EXERCISE DATA -
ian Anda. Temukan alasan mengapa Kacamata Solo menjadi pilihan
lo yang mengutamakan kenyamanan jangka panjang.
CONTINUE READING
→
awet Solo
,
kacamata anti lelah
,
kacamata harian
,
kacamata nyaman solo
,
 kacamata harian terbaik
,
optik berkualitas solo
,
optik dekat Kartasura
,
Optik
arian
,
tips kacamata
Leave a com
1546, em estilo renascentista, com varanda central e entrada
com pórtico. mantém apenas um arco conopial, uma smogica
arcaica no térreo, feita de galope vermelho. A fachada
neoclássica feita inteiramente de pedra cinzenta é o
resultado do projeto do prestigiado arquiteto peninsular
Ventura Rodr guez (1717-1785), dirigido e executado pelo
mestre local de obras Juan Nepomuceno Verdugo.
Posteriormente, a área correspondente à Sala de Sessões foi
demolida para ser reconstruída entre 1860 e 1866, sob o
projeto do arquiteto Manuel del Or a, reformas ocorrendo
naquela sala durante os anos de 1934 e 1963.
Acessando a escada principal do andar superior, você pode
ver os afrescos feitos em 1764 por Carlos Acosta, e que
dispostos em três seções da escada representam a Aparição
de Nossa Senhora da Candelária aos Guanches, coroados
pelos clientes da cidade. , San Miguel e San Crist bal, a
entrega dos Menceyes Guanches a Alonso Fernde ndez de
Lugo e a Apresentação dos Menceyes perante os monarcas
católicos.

...

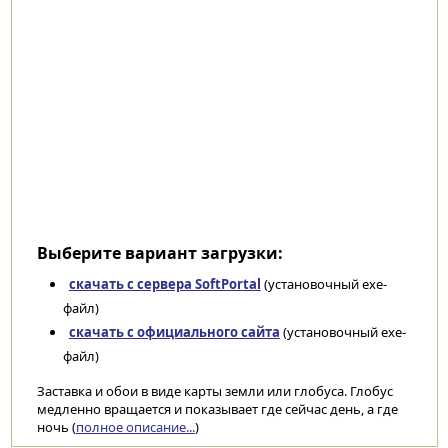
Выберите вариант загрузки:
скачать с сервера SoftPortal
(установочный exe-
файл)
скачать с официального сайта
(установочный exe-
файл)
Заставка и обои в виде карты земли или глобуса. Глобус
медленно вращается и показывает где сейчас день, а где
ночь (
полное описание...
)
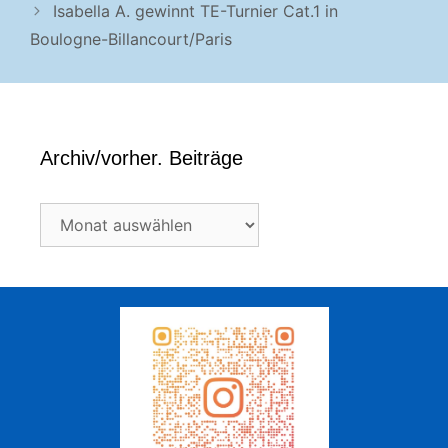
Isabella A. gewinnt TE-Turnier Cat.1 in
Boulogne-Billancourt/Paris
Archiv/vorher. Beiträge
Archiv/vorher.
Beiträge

WHAT IS EXPECTED - Print again the lines of the entries above that fall between the line holding "Leave a com" and the line holding "resultado do projeto", inclusive, exactly as they stand.

FINISHED EXERCISE -
Leave a com
1546, em estilo renascentista, com varanda central e entrada
com pórtico. mantém apenas um arco conopial, uma smogica
arcaica no térreo, feita de galope vermelho. A fachada
neoclássica feita inteiramente de pedra cinzenta é o
resultado do projeto do prestigiado arquiteto peninsular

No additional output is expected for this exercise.